PASSAGE SHOWN.
>>>>>

Solved

Help with perl script to convert UIEE file to csv

Posted on 2007-11-22
11
346 Views
Last Modified: 2010-04-21
Hi Experts,

I have a huge file (308mb) which I believe to be in the UIEE format. An example of one entry....

**START
IB 0702026174
BI Hardback
AU EVANS, WILLIAM CHARLES
BC GBC
CO SCOTLAND
EI 15 REV ED
IU 275 ILLS.
PD 20011213
NP 600
RP 68.99
RI 68.99
RE 68.99
PU ELSEVIER HEALTH SCIENCES
YP 2001
RC U
RS TERTIARY EDUCATION (US: COLLEGE)
TI TREASE AND EVANS PHARMACOGNOSY
DE Serves as the encyclopaedic reference work on pharmacognosy, the study of those natural substances, principally plants, that find a use in medicine. This book balances between classical and modern aspects of this branch of science, and covers the importance of complementary medicines, including herbal, homeopathic and aromatherapy.
EA 9780702026171
RF R
WE 1780
SG 1
GC O00
I3 9780702026171
**

Obviously it's all book related :) All entries follow the same format, with the first 2 characters indicating the column header. Now my ideal is to convert this file to a csv with one set of column headings. I've been given a perl script by a colleague, and he believes it was designed to do what I want but has never got it to work, or even know if it does. The script is as follows. Would this script work? If not does it need to be tweaked or a do over from scratch?

#! /usr/bin/perl -w
 

@columns = ();

@values = ();

$query = "";
 

while( $line = <STDIN> ){

    $line =~ s/\n//g;

    if( $line =~ /BOOS\|/ ){

        @columns = ();

        @values = ();

        while( $line !~ /BOOE\|/ ){

            $line = <STDIN>;

            $line =~ s/\n//g;

            if( $line =~ /(.+)\|(.+)/ ){

                push( @columns, $1 );

                push( @values, $2 );

            }

        }

        $query = "INSERT INTO books\n(";

        foreach $column ( @columns ){

            $query .= " `$column`,\n";

        }

        chop( $query );

        chop( $query );

        $query .= " )\nVALUES\n(";

        foreach $value ( @values ){

            $value =~ s/\'/\\\'/g;

            $value =~ s/\r//g;

            $query .= " \'$value\',\n";

        }

        chop( $query );

        chop( $query );

        $query .= " );\n";

        print $query;

    }

}

Open in new window

0
Comment
Question by:fyreheart
  • 5
  • 5
11 Comments
 
LVL 84

Expert Comment

by:ozo
ID: 20333734
If we change $line =~ /(.+)\|(.+)/
to $line =~ /(.+)\s+(.+)/
and add the line
BOOS|
to the start of the file, and
BOOE|
to the end of the file
then running the program produces

INSERT INTO books
( `IB`,
 `BI`,
 `AU EVANS, WILLIAM`,
 `BC`,
 `CO`,
 `EI 15 REV`,
 `IU 275`,
 `PD`,
 `NP`,
 `RP`,
 `RI`,
 `RE`,
 `PU ELSEVIER HEALTH`,
 `YP`,
 `RC`,
 `RS TERTIARY EDUCATION (US:`,
 `TI TREASE AND EVANS`,
 `DE Serves as the encyclopaedic reference work on pharmacognosy, the study of those natural substances, principally plants, that find a use in medicine. This book balances between classical and modern aspects of this branch of science, and covers the importance of complementary medicines, including herbal, homeopathic and`,
 `EA`,
 `RF`,
 `WE`,
 `SG`,
 `GC`,
 `I3` )

<<<<<

[Rows excerpted from a collection]
>>>>>

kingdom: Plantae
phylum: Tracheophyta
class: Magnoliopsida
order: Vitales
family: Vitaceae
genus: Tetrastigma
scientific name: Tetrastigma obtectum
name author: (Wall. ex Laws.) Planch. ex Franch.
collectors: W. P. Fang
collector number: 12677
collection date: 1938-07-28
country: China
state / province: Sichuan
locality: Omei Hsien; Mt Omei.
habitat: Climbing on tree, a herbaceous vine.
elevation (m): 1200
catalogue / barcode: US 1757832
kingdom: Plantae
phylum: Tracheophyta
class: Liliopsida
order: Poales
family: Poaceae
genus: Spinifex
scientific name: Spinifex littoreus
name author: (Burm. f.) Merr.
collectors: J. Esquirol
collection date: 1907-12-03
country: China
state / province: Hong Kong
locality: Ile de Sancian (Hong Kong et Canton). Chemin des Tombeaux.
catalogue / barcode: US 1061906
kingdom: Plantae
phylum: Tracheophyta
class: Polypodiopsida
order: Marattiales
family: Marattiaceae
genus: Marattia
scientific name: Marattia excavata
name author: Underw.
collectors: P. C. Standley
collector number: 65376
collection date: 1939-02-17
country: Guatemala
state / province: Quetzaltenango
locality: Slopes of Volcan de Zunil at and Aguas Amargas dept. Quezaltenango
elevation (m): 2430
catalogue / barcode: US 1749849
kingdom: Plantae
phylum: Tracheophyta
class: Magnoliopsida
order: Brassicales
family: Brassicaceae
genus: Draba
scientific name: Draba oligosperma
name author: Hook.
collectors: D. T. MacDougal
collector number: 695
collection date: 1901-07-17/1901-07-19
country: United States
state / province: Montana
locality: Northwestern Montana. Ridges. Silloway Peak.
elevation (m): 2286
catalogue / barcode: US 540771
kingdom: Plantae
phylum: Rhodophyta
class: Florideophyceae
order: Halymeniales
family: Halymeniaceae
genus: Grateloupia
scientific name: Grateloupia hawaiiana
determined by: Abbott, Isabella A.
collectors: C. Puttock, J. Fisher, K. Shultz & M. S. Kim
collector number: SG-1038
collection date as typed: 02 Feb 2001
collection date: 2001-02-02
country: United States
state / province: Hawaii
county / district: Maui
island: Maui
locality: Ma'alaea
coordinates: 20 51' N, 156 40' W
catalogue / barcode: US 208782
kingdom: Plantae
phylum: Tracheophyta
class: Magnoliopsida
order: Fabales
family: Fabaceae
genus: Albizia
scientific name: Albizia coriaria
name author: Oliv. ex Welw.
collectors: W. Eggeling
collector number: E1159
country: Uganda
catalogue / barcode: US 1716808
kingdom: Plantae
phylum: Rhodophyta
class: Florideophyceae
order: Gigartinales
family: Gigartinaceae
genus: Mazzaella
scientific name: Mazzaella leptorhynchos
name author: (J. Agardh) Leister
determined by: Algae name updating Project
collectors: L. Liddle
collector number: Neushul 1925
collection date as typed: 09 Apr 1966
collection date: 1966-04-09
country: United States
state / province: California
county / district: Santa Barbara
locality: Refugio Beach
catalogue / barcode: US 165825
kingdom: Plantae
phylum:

<<<<<

EXERCISE INSTRUCTIONS. Reproduce the portion of the forum thread on the UIEE conversion script starting at "Posted on 2007-11-22" and ending at "of one entry....". The rows come from a separate source.

EXERCISE OUTPUT.
Posted on 2007-11-22
11
346 Views
Last Modified: 2010-04-21
Hi Experts,

I have a huge file (308mb) which I believe to be in the UIEE format. An example of one entry....